A Bill of Attainder is used to classify an individual or group of individuals as guilty of having committed a crime as a matter of legislation, rather than as a consequence of conviction by a jury or an uncoerced confession on the part of an individual. Bills of Attainder subvert due process of law in determining the guilt or innocense of a particular individual accused of committing a crime. Furthermore, a Bill of Attainder is not punishment for the alleged commission of a crime, it is merely a declaration of guilt in lieu of a trial by jury or a confession. A registry listing the names and addresses of individuals known to have been duly convicted of such crimes in the past which continue to be a matter of public record (i.e., the record of their conviction has not been expunged) in no way constitutes a bill of attainder.
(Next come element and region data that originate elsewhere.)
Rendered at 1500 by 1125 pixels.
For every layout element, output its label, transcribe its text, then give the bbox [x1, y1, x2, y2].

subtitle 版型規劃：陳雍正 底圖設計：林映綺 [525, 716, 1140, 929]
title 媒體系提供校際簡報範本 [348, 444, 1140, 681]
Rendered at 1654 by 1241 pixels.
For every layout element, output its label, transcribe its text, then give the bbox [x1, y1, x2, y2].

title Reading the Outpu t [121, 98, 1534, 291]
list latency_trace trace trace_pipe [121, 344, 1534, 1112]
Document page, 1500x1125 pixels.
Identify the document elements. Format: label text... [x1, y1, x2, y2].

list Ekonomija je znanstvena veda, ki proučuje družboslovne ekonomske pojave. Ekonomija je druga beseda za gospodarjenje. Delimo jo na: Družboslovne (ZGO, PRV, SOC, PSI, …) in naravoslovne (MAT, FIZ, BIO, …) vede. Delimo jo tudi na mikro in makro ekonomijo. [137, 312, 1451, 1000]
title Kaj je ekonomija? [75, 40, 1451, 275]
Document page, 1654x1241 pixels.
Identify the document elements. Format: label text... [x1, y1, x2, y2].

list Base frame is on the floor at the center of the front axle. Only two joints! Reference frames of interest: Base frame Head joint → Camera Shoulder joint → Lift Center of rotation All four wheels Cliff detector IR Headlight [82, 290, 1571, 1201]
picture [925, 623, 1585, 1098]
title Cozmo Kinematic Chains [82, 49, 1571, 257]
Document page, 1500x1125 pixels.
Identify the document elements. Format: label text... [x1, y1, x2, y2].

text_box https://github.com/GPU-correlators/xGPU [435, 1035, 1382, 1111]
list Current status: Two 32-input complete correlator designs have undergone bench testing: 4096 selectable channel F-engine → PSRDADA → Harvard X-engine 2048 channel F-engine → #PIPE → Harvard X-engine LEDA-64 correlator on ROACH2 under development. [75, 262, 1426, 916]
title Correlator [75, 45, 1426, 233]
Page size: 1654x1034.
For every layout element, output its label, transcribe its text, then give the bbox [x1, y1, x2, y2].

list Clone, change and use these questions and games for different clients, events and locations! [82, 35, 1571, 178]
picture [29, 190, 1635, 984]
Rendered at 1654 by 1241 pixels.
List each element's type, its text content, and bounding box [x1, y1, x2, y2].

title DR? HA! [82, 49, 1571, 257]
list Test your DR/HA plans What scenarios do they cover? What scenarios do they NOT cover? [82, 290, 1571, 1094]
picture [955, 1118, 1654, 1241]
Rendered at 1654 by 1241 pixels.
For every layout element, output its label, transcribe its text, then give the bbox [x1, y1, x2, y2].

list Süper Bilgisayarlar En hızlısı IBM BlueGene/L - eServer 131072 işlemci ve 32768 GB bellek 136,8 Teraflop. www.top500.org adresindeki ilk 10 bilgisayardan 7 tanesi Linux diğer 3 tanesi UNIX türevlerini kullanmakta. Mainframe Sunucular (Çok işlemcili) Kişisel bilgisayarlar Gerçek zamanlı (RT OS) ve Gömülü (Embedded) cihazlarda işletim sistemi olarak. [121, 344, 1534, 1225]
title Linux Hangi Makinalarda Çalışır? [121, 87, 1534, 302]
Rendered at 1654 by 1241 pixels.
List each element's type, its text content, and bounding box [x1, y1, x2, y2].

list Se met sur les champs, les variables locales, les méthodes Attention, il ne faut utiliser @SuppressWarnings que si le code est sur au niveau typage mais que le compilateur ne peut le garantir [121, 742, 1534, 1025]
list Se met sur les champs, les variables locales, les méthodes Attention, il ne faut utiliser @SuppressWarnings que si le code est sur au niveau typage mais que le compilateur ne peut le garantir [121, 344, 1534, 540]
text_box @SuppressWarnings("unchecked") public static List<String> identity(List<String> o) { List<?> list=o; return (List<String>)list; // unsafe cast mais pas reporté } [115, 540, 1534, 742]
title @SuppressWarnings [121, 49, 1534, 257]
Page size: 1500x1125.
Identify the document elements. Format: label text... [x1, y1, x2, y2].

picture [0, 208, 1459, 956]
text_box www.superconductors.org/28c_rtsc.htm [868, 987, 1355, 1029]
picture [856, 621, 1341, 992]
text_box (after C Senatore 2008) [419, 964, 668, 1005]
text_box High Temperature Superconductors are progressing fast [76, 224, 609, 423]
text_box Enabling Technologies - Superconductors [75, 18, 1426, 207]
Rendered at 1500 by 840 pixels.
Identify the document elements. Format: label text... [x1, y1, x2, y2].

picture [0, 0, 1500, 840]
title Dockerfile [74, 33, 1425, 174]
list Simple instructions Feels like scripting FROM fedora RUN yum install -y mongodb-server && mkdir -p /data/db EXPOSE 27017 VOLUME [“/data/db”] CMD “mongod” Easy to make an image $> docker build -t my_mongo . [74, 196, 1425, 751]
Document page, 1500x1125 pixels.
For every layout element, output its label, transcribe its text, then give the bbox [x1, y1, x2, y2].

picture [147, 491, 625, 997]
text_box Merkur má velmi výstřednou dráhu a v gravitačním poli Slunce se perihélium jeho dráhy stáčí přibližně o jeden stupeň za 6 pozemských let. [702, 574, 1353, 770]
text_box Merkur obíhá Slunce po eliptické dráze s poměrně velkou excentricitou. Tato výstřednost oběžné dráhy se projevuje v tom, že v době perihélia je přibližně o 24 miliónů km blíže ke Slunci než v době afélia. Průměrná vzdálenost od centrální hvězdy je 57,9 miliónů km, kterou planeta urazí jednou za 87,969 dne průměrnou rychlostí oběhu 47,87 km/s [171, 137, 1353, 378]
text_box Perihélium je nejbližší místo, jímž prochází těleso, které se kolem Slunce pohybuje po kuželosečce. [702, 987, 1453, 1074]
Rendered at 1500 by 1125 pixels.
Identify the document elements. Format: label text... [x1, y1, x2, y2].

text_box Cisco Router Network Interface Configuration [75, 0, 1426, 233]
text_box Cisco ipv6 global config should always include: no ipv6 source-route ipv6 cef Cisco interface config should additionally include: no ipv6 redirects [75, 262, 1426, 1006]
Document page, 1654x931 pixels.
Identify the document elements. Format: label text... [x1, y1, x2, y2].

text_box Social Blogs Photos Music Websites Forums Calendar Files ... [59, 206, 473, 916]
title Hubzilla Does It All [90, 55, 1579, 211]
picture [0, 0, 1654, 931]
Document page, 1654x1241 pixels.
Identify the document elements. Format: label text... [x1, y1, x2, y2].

Nevertheless, there are some instances in which the placement of certain individuals on such a registry could be deemed unconstitutional, and if not defamatory, certainly casting a false light on the individual. A clear example of this would be the appearance of individuals who, while minors, were convicted of engaging in unlawful, but nevertheless consensual sex with their peer or peers. Or an eighteen-year-old young adult convicted of unlawful, but nevertheless consensual, sex with his 15-year-old minor girlfriend he’d been engaging in unlawful, consensual sex with as a minor at 17-years-old just days before. The placement of such an individual on a registry commonly understood by the public to be a list of potentially dangerous sexual predators would be an example of false light, even if every piece of information reported on the list about the behavior of the individual as a minor were factually accurate, especially if (as was the case in the instance I have related), the couple remained together, married, and are raising a family.
Not only do these regestries occasionally violate the rights of individuals with offenses of false light, in some instances such registries are mistakenly defamatory, falsely identifying an innocent individual as a sexual predator (This has actually happened to a close friend of mine who was mistaken for a different individual sharing his first and last name, but of a different age, and living in a different community. He was actually compelled to utilize the services of an attorney friend of his in order to correct this case of mistaken identification because those running the registry were either incompetant or willfully obstinate.)
If such registries do nothing more than serve as an easily referenceable and factually correct database of what is already a matter of public record, and such registries do not cast false light, libel, or defame anyone; I assert that such registries are Constitutional and provide a legitimate service to the members of any community.